* **Problem requirements**
Repeat the text of every item below word for word, keeping each line break and all punctuation unchanged.

-- Data to examine follows --

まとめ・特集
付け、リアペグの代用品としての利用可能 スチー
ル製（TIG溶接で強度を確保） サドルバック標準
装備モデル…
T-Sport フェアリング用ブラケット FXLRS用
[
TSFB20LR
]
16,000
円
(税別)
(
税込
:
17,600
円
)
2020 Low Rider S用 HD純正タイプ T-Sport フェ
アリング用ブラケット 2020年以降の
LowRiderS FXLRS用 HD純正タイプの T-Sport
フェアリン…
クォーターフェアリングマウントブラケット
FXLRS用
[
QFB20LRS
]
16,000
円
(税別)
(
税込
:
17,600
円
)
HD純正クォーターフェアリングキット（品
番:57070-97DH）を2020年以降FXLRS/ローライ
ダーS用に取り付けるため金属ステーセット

-- Data to examine concluded --

* **Response to the exercise**
まとめ・特集
付け、リアペグの代用品としての利用可能 スチー
ル製（TIG溶接で強度を確保） サドルバック標準
装備モデル…
T-Sport フェアリング用ブラケット FXLRS用
[
TSFB20LR
]
16,000
円
(税別)
(
税込
:
17,600
円
)
2020 Low Rider S用 HD純正タイプ T-Sport フェ
アリング用ブラケット 2020年以降の
LowRiderS FXLRS用 HD純正タイプの T-Sport
フェアリン…
クォーターフェアリングマウントブラケット
FXLRS用
[
QFB20LRS
]
16,000
円
(税別)
(
税込
:
17,600
円
)
HD純正クォーターフェアリングキット（品
番:57070-97DH）を2020年以降FXLRS/ローライ
ダーS用に取り付けるため金属ステーセット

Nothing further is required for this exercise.